Work to be completed »
Search the data for the string "elbow", and report each line where it is found.

Exercise materials »
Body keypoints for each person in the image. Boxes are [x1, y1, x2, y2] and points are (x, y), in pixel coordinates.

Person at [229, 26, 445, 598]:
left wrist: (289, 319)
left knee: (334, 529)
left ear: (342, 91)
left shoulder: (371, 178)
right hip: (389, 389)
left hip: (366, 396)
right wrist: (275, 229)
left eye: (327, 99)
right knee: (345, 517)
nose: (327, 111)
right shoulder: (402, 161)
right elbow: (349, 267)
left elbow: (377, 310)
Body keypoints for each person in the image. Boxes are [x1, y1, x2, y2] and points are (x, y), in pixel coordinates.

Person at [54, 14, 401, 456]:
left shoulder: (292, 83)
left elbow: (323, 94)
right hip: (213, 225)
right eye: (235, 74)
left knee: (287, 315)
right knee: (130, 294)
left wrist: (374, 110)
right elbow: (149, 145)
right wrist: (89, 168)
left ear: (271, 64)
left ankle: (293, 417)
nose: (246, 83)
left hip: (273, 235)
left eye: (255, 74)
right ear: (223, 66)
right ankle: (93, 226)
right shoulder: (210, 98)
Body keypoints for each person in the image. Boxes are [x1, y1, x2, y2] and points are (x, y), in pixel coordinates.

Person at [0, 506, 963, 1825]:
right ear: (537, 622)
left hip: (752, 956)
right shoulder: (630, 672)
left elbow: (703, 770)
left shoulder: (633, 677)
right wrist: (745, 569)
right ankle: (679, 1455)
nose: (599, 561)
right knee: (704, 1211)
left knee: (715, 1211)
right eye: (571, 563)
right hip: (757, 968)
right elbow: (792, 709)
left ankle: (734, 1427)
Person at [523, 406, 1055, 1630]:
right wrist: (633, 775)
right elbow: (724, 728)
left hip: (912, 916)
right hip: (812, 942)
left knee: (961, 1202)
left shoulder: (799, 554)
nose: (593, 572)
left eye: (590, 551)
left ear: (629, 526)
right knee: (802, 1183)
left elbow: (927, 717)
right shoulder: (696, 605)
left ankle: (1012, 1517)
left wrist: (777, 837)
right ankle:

Your response »
right elbow: (349, 267)
left elbow: (377, 310)
left elbow: (323, 94)
right elbow: (149, 145)
left elbow: (703, 770)
right elbow: (792, 709)
right elbow: (724, 728)
left elbow: (927, 717)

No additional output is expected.